AS I SEE IT
How to pay for the cost of the pandemic should force a change of thinking in Downing Street, says TERRY MURDEN
Boris Johnson may see himself as a modern day Churchill, but it is the message of another of his predecessors that is now ringing true in Downing Street. When asked what was most likely to knock governments off course, Harold Macmillan replied: “Events, dear boy, events”.
Mr Johnson had promised during last summer’s campaign to be elected Tory leader that he would be a tax-cutting Prime Minister. Within months he was rowing back on his plan to lift income tax thresholds for middle-earners to £80,000. The Conservatives’ general election manifesto pledged no increases to income tax, national insurance and VAT. Indeed, he planned an assault on NI to reduce the cost of employing people.
The pandemic forced an unavoidable change of course. And how. Spending commitments to prop up the economy make those promised by former Labour leader Jeremy Corbyn look like lunch expenses, though the reversal of policy was for entirely different and understandable reasons.
What is also inescapable is the need to claw back some of those billions. The man from the Treasury is now knocking on the door of Number Ten demanding Mr Johnson jacks up taxes.
The PM is said to be resisting such a move, considering it a betrayal of those who backed him as leader and who gave him such a resounding victory in the Christmas general election.
The prospect of a showdown between the Treasury and Downing Street would have seemed improbable after the merging of advisers that led Sajid Javid to resign ahead of the Budget in March.

But clearly there are sufficient forces within the Treasury to mount a challenge to the PM’s authority and they have collated a formidable list of demands that could see higher earners hit hardest. Chancellor Rishi Sunak’s department is targeting capital gains, inheritance, second homes, pensions. Corporation taxes rises, which had been due to become among the lowest in Europe, are also on the agenda.

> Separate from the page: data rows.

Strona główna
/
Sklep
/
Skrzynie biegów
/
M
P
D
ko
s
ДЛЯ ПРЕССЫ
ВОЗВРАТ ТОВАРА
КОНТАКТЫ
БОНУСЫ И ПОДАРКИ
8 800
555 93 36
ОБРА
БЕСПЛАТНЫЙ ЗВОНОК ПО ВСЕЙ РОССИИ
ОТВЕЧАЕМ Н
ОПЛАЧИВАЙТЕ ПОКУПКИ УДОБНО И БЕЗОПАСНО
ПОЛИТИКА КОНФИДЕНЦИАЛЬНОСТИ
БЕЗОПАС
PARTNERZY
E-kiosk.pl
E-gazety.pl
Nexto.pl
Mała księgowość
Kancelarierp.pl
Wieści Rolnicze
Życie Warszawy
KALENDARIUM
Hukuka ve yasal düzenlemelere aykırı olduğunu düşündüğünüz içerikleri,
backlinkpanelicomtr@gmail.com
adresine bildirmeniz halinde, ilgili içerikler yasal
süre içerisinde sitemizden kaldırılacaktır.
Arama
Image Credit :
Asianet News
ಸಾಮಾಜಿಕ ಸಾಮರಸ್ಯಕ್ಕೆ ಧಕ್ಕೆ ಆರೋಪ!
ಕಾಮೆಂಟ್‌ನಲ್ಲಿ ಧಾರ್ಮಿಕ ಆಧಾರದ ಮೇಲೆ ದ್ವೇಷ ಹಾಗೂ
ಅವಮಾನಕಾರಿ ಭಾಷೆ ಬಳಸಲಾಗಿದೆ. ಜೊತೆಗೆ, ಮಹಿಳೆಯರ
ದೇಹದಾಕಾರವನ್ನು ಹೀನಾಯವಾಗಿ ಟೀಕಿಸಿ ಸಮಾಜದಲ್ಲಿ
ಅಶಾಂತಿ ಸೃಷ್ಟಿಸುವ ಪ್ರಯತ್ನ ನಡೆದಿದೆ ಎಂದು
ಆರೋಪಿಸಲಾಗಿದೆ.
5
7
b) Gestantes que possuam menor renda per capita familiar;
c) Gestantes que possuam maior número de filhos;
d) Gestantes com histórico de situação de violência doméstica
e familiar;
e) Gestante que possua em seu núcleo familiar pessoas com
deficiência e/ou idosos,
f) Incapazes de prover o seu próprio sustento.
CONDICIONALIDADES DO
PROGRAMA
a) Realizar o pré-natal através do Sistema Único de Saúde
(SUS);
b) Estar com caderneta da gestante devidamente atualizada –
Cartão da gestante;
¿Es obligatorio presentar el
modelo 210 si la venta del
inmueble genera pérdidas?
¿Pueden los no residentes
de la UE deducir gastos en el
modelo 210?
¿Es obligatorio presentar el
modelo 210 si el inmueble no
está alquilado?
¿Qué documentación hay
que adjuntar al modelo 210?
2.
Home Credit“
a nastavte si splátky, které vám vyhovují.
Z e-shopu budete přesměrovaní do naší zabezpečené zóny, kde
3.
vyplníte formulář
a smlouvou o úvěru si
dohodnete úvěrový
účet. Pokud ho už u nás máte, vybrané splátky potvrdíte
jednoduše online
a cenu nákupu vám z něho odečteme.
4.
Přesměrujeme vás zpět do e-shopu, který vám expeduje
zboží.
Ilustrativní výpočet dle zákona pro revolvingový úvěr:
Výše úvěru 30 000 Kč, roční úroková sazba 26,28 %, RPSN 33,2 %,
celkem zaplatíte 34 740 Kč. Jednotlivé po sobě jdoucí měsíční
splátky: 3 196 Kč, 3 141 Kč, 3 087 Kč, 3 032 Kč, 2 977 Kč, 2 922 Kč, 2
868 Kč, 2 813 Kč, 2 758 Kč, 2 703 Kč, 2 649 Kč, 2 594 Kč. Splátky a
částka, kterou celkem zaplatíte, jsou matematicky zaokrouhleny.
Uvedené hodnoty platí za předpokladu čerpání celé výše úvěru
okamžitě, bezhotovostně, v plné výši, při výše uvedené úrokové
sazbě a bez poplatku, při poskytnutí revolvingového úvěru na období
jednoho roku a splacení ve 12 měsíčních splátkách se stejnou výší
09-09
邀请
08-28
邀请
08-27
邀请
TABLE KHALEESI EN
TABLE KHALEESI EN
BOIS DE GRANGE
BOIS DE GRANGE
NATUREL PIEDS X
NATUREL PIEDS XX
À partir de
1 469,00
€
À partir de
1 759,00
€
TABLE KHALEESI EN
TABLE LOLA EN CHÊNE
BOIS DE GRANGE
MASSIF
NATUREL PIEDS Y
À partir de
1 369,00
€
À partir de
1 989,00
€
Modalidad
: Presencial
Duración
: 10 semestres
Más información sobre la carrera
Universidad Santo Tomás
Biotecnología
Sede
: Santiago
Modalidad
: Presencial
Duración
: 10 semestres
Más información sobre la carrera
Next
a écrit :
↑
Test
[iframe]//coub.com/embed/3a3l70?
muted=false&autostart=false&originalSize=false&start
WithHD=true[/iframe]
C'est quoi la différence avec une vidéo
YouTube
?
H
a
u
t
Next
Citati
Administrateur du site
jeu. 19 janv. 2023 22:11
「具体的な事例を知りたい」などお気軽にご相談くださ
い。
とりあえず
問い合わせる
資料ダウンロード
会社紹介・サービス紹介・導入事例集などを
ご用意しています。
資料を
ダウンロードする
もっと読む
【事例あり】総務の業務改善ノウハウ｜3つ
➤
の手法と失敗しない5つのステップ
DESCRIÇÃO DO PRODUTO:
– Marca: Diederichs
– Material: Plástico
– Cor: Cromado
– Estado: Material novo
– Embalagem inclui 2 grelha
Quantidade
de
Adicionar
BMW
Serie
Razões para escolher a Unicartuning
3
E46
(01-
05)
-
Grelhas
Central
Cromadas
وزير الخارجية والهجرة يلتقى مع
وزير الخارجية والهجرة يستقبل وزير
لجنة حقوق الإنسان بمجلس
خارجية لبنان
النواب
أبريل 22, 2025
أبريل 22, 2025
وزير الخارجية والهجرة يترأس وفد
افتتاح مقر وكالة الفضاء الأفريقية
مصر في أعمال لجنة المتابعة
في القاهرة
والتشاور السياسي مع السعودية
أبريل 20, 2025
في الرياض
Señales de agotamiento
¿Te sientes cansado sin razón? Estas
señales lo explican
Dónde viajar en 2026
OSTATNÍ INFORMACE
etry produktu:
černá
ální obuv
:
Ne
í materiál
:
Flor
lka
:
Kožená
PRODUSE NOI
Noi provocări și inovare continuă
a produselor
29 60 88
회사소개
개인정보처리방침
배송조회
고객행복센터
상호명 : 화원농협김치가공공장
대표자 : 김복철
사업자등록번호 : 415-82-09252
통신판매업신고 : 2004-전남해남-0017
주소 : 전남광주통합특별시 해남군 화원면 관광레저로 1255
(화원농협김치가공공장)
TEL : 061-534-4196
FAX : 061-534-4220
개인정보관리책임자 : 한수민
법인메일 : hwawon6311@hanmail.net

Aside from the internal Cabinet battles to come Mr Sunak may win the big vote from the public. While tax rises are never popular, there has been broad support for using the tax system to help pay for the pandemic. A poll by the independent group Tax Justice UK, undertaken in March before the pandemic took hold, showed 74% favoured tax rises – including 64% of Conservatives. Significantly, it showed the public favoured the sort of tax rises now being proposed, particularly around capital gains, pension tax and corporation tax that are seen to benefit the wealthy.
However, raising taxes in a recession is not usually popular and, notwithstanding the public’s preparedness for such an outcome, there are those who see the current situation as an opportunity to create a fairer tax system, a policy that the Scottish Government has been keen to pursue in making its own adjustments to Westminster’s regime.
Tax reformers are therefore seeing this latest plan as the ideal time to make the changes that would raise the required additional revenue without hitting those at the bottom end of the income scale.
It may appear counter-intuitive for a Tory government to target the wealthy, but the pandemic has been an event that has cost the nation dearly, and changed attitudes and expectations about how we pay for it.